Actes 27, 1-20

La crainte du Seigneur, don de l’Esprit-Saint

Saint Bernard

Sermon sur les sept dons du Saint-Esprit, OC 7, p. 97s

           La première grâce de l’Esprit-Saint est la crainte du Seigneur. Qui la possède déteste toute iniquité, selon cette parole du psalmiste : J’ai eu leur péché en horreur et je l’ai exécré. Car il est écrit dans les Proverbes : La crainte du Seigneur hait le mal. Job est appelé un homme craignant Dieu et s’éloignant du mal. Sans cette grâce, la première des grâces et le principe de toute la religion, aucun bien ne peut se produire ou se développer. De même, en effet, que la sécurité ou la paresse sont la cause et la source de tous les manquements, de même la crainte du Seigneur est la racine et la gardienne de tous les biens. Aussi l’Ecriture dit-elle : Si vous ne vous maintenez constamment dans la crainte du Seigneur, votre maison sera promptement renversée. Tout l’édifice des vertus, s’il vient à perdre le soutien de ce don, tombe de suite en ruine. Aussi Salomon s’écrie-t-il : Vivez chaque jour dans la crainte du Seigneur, parce que vous aurez l’espérance au dernier jour et votre attente ne sera pas enlevée. De là, vient que l’apôtre s’écrie : Opérez votre salut avec crainte et tremblement. Pourquoi multiplier les citations ? Religion et crainte sont choses corrélatives, et l’une ne peut demeurer sans l’autre. Ainsi dans les Actes des Apôtres, il est dit de Corneille qu’il était un homme religieux et craignant Dieu, et, de Siméon, Luc nous dit dans son évangile qu’il était juste et pieux. Aussi Salomon donne cette leçon : Craignez le Seigneur et gardez ses commandements.
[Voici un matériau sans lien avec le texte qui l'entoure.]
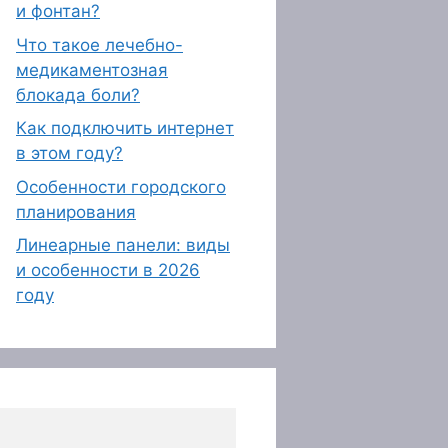
и фонтан?
Что такое лечебно-
медикаментозная
блокада боли?
Как подключить интернет
в этом году?
Особенности городского
планирования
Линеарные панели: виды
и особенности в 2026
году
          Nous devons avoir en nous ce sentiment de la même manière dont le bienheureux Job assure qu’il l’éprouve : Il craignit toujours Dieu comme des flots qui se précipitent sur lui. Sous l’empire de cette crainte de Dieu, nous abandonnons tout, nous renonçons au monde, et, ainsi que le Seigneur l’a dit, nous nous séparons même de nous : Si quelqu’un veut venir à ma suite, qu’il se renonce lui-même. Cette crainte divine rend, soumis à la pauvreté, celui qu’elle pénètre parfaitement, et elle l’éloigne du mal. Elle est au premier rang parmi les grâces comme la pauvreté dans la série des Béatitudes : c’est de cette pauvreté que le Seigneur a dit, en la plaçant comme le fondement des autres vertus : Heureux les pauvres, le Royaume des cieux leur appartient.